Рукоделие пришлось отбросить в сторону. Молодая госпожа не находила себе места: ходила из угла в угол, и конец накинула на плечи тонкую шаль, доставшуюся от матери и вышла на крыльцо. Крыльцо текло в дождливую погоду, под ногами образовывалась лужа и пару раз кухарка — Барбара скатывалась с этого крыльца то с кринкой молока, то с корзиной печива, при этом, разумеется разлив и испоганив все, что было в руках. Сейчас было сухо, стоял теплый солнечный октябрь. Скрипели колеса телег, ржали лошади, перекрикивались мужики и плакали дети — Ядвигу оглушил рокот людского муравейника. Суматоха, царившая у нее во дворе — была вовсе не предпраздничной, это был сбор по ее приказу — боевая тревога. Округу — от Минска до Вильно в последний год сотрясала череда зверских убийств. Конечно на тракте и раньше случались разбойные нападения, нечего было ходить в ночное время разинув рот — особенно человеку с кошелем золотых — но такого не было никогда. Убийства отличались беспощадностью, жестокостью, непримиримостью к жизни и абсолютной бесчеловечностью. Полностью вырезали подворья, убивали крестьян, шляхтичей средней руки — не оставляя в живых никого — ни слепых немощных стариков ни
даже младенцев.
— Здрава буди, матушка
— И тебе не хворать, Остап.
К Ядвиге обращался кузнец — крепкий мужчина возраста ее мужа.

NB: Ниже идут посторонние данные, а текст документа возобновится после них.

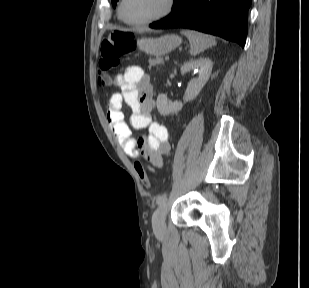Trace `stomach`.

— Матушка вы наша. Заступница милосердная. Мало кто из господ крестьян на зимовку на подворье зовет. Буди здрава матушка.

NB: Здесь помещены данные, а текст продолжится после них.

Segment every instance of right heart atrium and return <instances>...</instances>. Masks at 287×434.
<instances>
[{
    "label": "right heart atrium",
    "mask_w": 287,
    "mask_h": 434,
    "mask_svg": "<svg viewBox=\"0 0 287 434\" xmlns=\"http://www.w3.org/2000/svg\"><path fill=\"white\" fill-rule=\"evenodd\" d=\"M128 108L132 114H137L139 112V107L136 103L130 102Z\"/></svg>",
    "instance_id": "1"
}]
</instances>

Полно, тебе, Остап. Щеки женщины залились еще большим румянцем, глаза блестели. — Вы мне мертвые ни к чему, да и я вам тоже. Вместе все глядишь — не страшно. А коли что ты с сынами бойцов соберешь, к Ходевичу братья приедут — все гладишь, дадим отпор. На большие подворья не нападали еще…
на большие подворья не нападали. Ядвига говорила и собственные слова звенели в ее ушах. Да. На большие подворья ПОКА ЧТО не нападали…
Что есть жизнь! — Лишь игра в карты на столе у Бога! Ему скучно и он решил сыграть кон — другой. А что на кону? Мы с Вами! Наша смерть, фарт и фатальность, любовь, супружество — говоривший был худощавым мужчиной зим 30, разумеется подвыпивший, как и все сидевшие за карточным столом. Рассуждал он горячо, размахивая руками., иногда вскакивая и беспорядочно расхаживая по залу. Это был местный пан — Казимир Причинец, шляхтич из дальнего уезда.
— Вот Вы — Ходевич. Скажите. Как, старик, смогли захомутать такую даму? Любовь? Рассудок? — Да бросьте Вы! Так легла карта, там — наверху.
Это Вы бросьте, Причинец. Не то отправлю Вас за вашим батюшкой., в пекло. Первое — я не старик, всего на 10 зим старше Вас. А второе — не смейте трогать ни меня, ни мою жену! — Ходевич был пьян. Пьян и разъярен. Высказывание свое он подкрепил ударом тяжелой глиняной кружки об стол и смачным плевком.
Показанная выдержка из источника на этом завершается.